Finding the referenced report 'Dating App Facilitated Sexual Violence' (their term, not mine) seems to include amongst other acts:

  • Pressured the respondent to give them information about their location or their schedule
  • Continued to contact the respondent even after they told them they were not interested in having a relationship with them
  • Pressured the respondent verbally to perform unwanted sexual acts (eg making promises, lying, repeatedly asking or insisting etc)
  • Sent the respondent an unwanted sexually explicit message
  • Sent the respondent an unwanted sexually explicit photo or video of themselves
  • Pressured the respondent to meet them in person when they did not want to
This would include dick pics or non-consensual sexually explicit language sent through a dating app, along with other mundane dating activity. The march to broaden the definition of sexual violence to include 'making women uncomfortable' continues.

Australia, is usually a follower of countries like Canada and the UK when it comes to these sorts of policies, but it does occasionally become the first mover when there is the chance of getting a cheap political win (and to seem like it is doing something in the face of more serious issues such as the housing crisis).

The linked news article is kind of buried down the state news media's front page and references the federal government's karen social services minister who has previously worked on 'cyber safety' committees. There is a fair chance this is a complete nothing burger that will blow over and is just the govt making noises rather than actually intending to follow through, but time will tell.

I don’t think people are fully grasping what is happening here.

The Australian government is flirting with making it illegal to ask someone on a date.

  • “Pressuring the respondent to give them information about their location or their schedule.”

  • “Pressuring the respondent to meet them in person when they did not want to.”

This is what asking someone on a date is. You don’t know if they want to until you ask.

Some have speculated in these very comments that destroying dating apps is good actually, because then people will start meeting each other and going on dates somewhere else (where exactly this “somewhere else” would be is left unspecified). This is a folly. The kind of government that bans dating apps for allowing and facilitating people to ask each other out is the kind of government which will ban in-person dating scenes too. Think that’s too extreme? This is Australia we’re talking about. I’m totally on Kulak’s side if the Australian government goes through with this. These inhuman totalitarians need to be taken out by any means necessary.

I don’t think people are fully grasping what is happening here.

The Australian government is flirting with making it illegal to ask someone on a date.

No, the government is not making it illegal to ask someone on a date. No, they are not flirting with doing so.

"How about you guys self-regulate so we don't have to get involved?" is the exact same thing our governments have done with television since forever. Guess what? It didn't lead to TV being banned.

The dating apps will put together a voluntary Code of Conduct that mostly says they need to do the things they're already doing, maybe with a bit less tolerance for unsolicited dick pics, and life will go on. No legislation will be drafted, introduced, or passed.
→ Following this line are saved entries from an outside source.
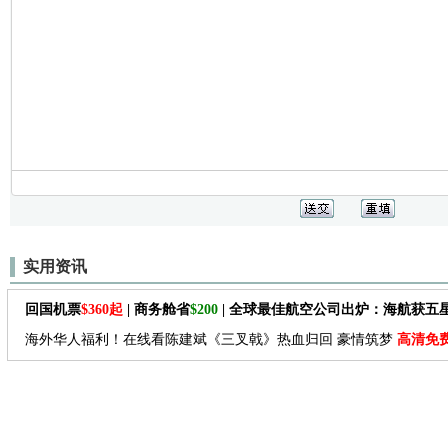
实用资讯
回国机票
$360起
| 商务舱省
$200
| 全球最佳航空公司出炉：海航获五
海外华人福利！在线看陈建斌《三叉戟》热血归回 豪情筑梦
高清免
You know what would happen if the government did make it illegal to ask someone on a date? That government would become very unpopular. So they won't do it.

Edit: Also, we already had a regime change since that Kulak post you've linked to. So who are you proposing to replace the current lot of "inhuman totalitarians" with? Back to the last bunch?

So who are you proposing to replace the current lot of "inhuman totalitarians" with? Back to the last bunch?

This seems to be a recurring problem. We might have to write a new constitution, Douglas MacArthur style.

Do you think there's any chance at all that maybe invading another country, overthrowing a democratically elected, popular government, and forcibly imposing a new constitution is perhaps a slight overraction to Tinder being asked (with no actual penalty attached) to follow rules that it gets to write for itself?

You think Akihito wants a new imperial possession?